* **What to work on**: Pull out every line in the records that contains the string "Zahlung". Only count matches with the same upper and lower case.

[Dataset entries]
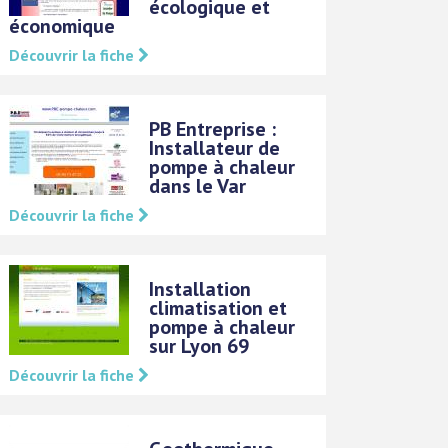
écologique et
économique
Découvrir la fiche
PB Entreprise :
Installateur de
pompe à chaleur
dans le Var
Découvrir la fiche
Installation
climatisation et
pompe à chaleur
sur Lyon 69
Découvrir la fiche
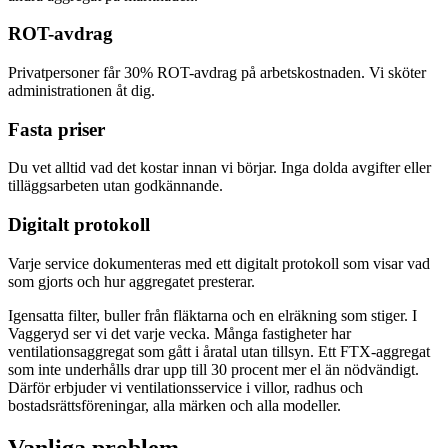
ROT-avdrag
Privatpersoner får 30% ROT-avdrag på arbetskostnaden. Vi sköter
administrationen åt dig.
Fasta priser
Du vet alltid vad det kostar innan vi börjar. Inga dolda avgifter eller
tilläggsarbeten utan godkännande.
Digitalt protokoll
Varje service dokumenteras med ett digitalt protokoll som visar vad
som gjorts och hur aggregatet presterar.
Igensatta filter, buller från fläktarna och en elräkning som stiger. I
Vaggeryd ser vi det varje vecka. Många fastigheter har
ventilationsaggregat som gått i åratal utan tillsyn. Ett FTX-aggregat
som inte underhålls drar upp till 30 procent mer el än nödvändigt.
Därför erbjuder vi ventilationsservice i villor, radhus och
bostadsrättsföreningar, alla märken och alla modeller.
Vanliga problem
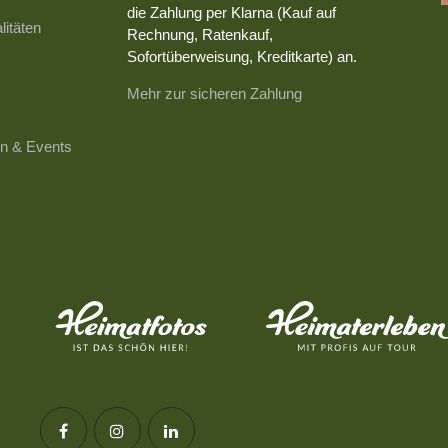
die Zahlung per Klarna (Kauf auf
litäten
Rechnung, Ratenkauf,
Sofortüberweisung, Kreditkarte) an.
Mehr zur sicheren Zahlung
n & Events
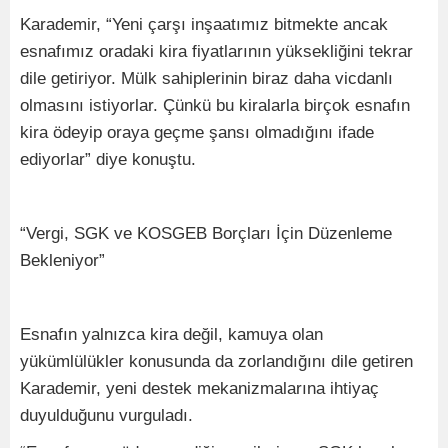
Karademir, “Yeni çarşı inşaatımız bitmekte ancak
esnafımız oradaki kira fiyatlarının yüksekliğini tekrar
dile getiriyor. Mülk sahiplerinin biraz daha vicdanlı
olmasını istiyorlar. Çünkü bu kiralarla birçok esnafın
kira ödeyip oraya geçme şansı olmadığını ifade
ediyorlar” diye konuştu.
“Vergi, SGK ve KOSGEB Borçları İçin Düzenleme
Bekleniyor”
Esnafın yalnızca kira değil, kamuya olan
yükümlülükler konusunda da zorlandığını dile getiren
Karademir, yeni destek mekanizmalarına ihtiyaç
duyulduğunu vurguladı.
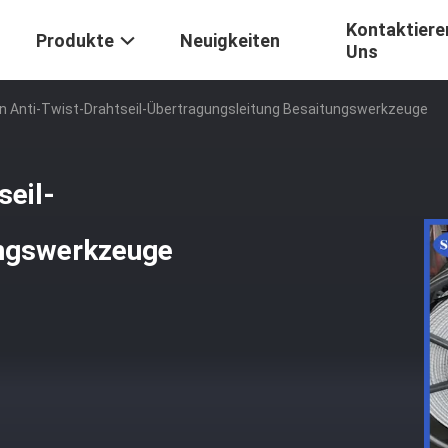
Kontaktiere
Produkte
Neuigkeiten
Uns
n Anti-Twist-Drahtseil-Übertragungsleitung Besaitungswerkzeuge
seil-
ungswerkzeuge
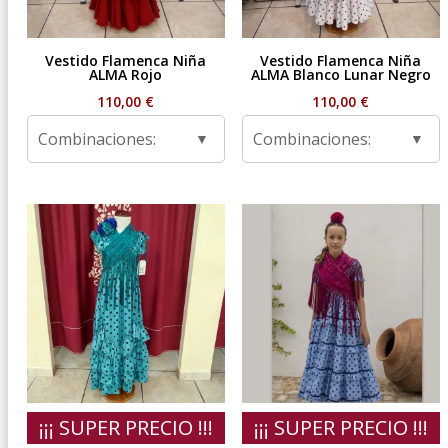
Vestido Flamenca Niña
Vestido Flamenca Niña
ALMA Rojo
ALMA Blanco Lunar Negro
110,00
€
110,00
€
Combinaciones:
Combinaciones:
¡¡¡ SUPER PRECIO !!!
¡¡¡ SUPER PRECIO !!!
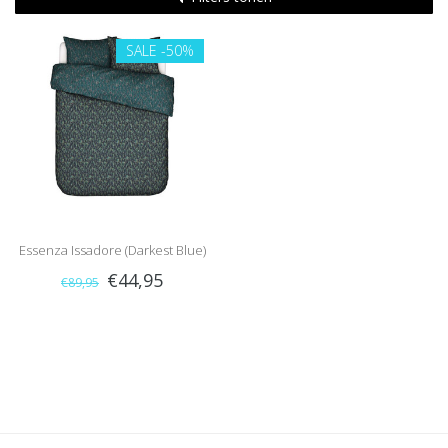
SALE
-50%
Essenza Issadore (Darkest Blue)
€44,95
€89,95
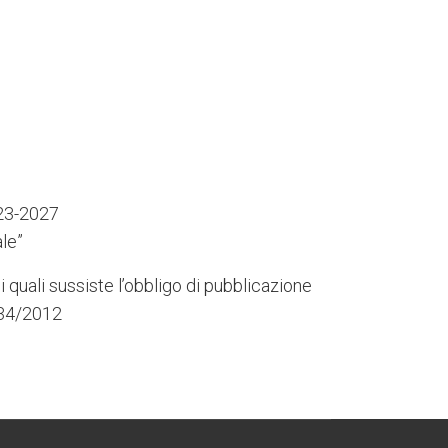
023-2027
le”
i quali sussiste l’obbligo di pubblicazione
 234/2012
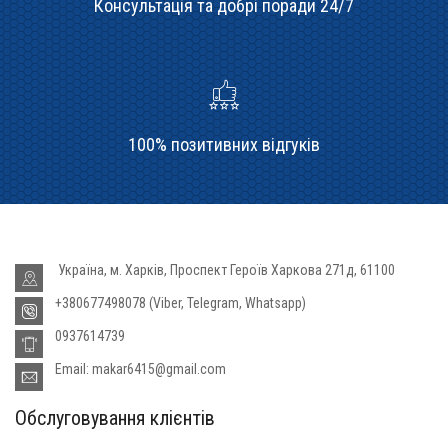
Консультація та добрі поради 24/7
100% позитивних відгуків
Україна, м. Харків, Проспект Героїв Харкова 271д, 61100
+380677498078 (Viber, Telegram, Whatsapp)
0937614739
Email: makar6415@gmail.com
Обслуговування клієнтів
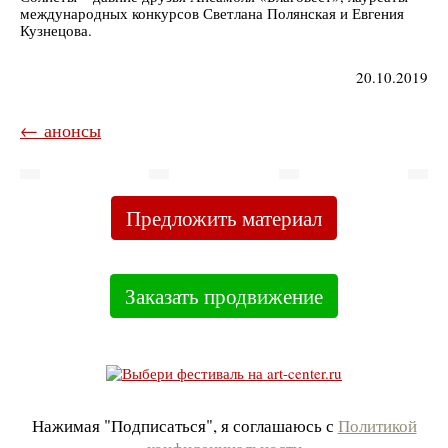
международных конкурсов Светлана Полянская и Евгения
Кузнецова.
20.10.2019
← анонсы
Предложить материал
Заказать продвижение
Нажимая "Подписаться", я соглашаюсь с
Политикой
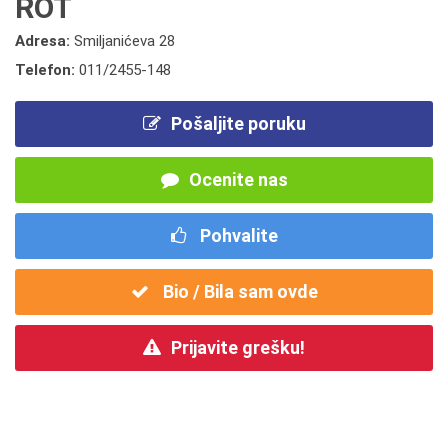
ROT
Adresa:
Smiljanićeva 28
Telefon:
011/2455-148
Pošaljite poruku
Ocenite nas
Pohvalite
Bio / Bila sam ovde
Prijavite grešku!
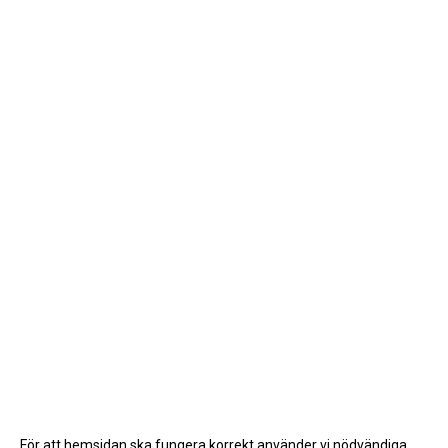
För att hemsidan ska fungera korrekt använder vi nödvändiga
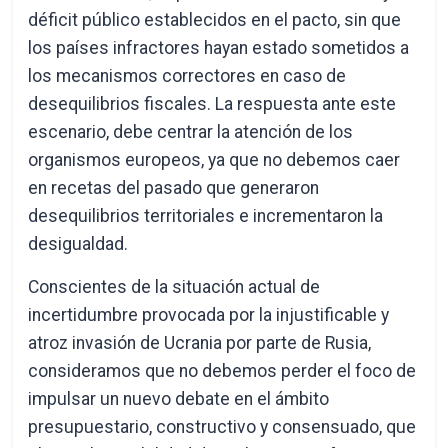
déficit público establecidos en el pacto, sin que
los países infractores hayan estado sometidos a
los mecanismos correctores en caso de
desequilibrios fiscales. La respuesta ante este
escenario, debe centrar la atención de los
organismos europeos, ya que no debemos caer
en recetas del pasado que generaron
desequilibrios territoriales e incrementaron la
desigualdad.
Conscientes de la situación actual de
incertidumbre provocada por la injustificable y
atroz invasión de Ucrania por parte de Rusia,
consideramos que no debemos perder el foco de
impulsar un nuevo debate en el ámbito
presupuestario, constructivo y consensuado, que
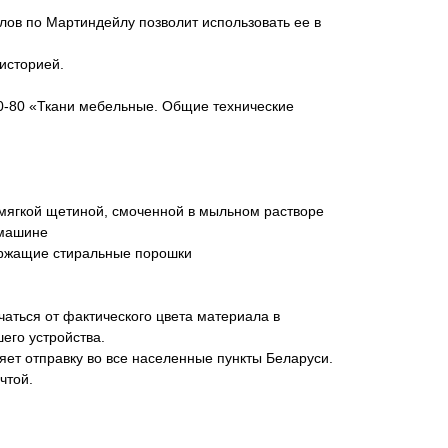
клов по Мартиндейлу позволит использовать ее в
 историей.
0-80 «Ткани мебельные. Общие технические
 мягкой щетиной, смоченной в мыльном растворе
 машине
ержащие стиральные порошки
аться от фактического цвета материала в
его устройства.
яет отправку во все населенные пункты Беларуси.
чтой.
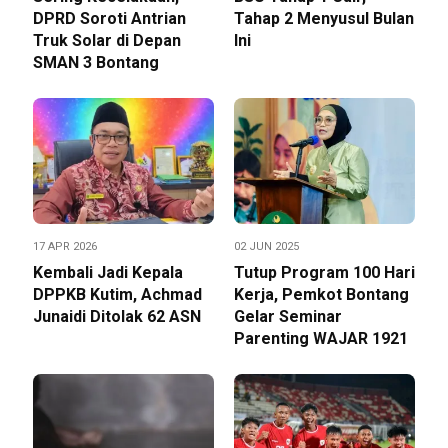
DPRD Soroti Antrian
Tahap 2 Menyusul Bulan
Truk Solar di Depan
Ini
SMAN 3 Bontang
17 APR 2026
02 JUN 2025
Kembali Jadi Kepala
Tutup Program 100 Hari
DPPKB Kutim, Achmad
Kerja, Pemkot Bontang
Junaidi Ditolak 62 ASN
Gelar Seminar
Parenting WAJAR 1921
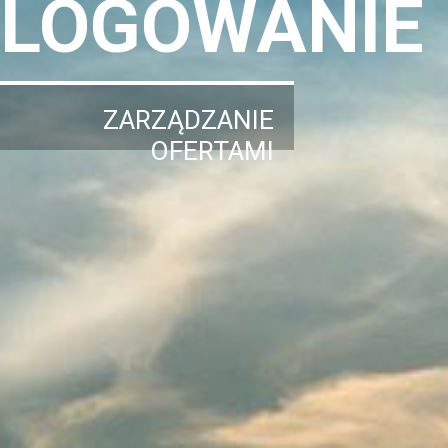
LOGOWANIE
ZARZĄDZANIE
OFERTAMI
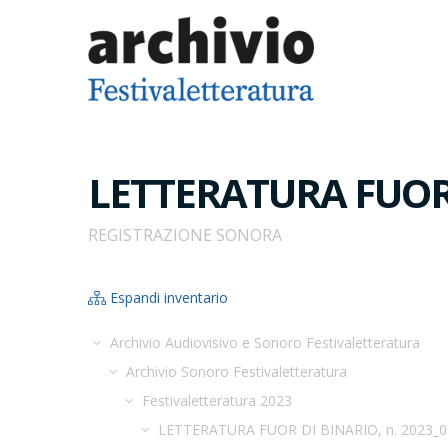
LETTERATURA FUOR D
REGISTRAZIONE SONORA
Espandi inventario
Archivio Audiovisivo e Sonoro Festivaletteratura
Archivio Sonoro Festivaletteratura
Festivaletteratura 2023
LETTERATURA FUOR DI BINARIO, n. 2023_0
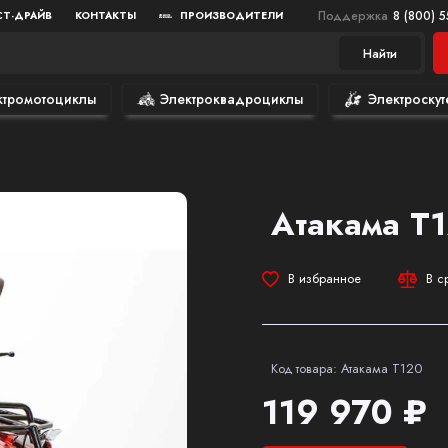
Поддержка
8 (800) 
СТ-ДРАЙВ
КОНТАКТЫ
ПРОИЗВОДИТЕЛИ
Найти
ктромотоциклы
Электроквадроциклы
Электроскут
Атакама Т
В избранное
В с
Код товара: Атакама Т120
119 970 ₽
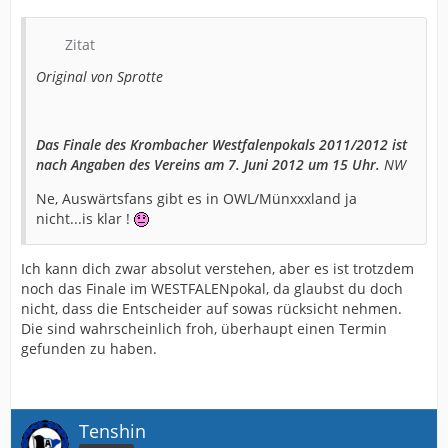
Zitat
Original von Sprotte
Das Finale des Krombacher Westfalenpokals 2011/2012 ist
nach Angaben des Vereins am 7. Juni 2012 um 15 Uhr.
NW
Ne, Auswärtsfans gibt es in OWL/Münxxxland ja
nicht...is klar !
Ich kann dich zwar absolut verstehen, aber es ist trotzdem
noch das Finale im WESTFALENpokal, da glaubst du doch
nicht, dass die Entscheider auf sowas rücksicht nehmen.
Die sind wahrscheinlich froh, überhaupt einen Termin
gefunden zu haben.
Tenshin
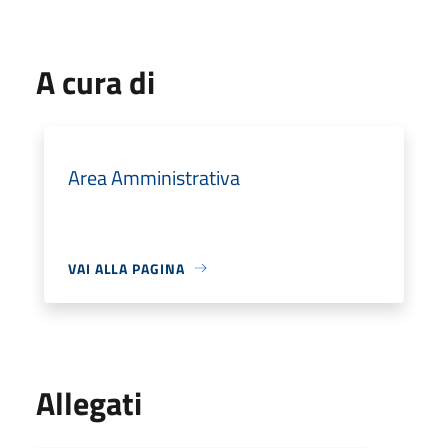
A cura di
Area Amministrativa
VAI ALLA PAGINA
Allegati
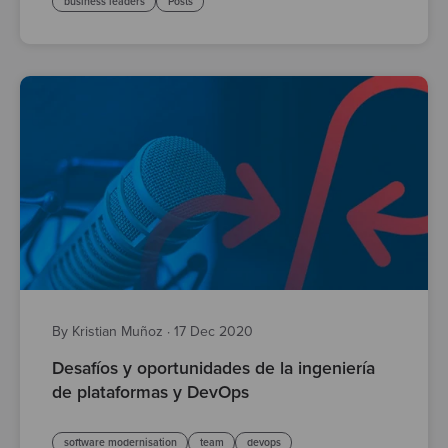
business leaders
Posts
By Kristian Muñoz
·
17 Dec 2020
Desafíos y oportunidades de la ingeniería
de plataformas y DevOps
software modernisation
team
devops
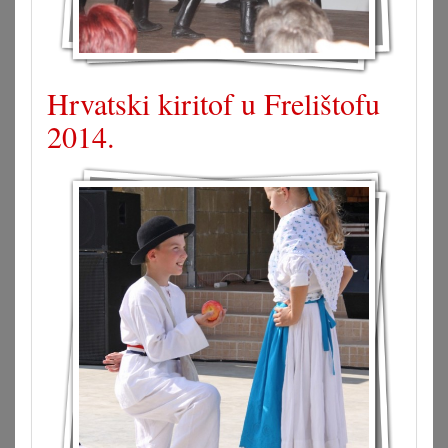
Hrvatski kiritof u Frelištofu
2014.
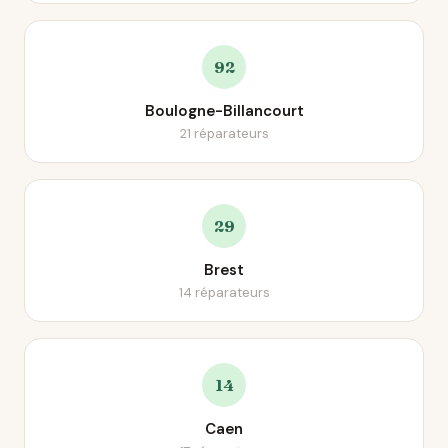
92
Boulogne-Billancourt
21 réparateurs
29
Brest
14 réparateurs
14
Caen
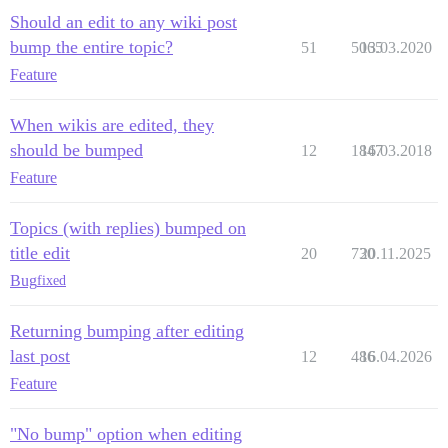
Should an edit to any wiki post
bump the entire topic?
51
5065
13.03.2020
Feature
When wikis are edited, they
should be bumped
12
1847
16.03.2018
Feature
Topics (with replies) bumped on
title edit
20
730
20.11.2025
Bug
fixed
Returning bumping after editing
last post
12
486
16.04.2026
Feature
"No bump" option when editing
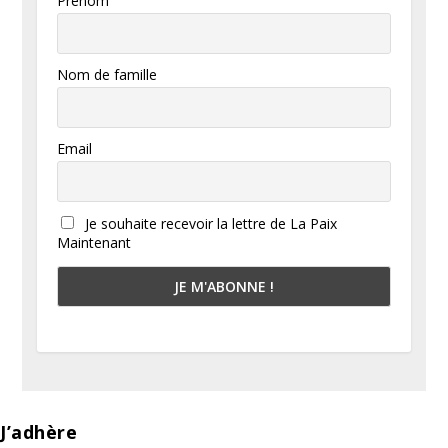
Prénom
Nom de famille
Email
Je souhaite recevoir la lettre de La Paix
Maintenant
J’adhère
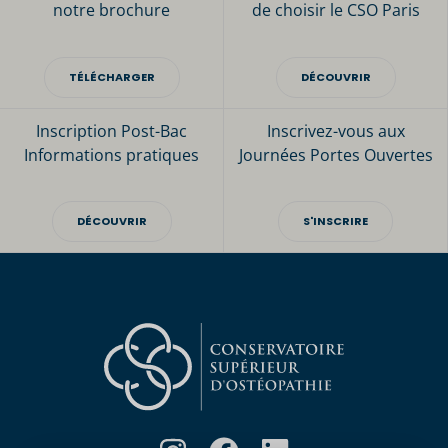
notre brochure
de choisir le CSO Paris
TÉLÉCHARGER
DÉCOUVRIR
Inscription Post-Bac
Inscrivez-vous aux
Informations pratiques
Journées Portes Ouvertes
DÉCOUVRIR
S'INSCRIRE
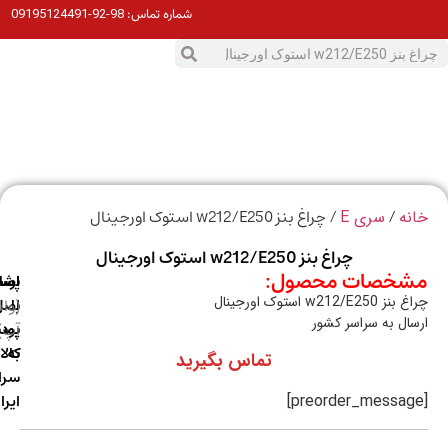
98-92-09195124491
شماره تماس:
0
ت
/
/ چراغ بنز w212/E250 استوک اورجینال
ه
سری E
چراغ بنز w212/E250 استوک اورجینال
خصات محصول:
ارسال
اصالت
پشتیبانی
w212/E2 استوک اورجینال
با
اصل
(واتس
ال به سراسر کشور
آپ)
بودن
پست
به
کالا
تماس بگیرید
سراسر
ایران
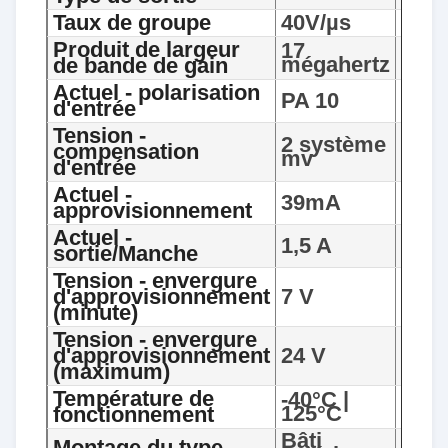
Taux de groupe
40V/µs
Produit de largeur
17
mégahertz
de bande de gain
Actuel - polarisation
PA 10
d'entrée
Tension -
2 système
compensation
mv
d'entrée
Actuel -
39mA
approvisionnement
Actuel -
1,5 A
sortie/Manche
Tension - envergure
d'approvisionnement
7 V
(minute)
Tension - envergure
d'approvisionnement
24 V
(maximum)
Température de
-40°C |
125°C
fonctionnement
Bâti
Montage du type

* **Response to this task**:
die Zahlung per Klarna (Kauf auf
Mehr zur sicheren Zahlung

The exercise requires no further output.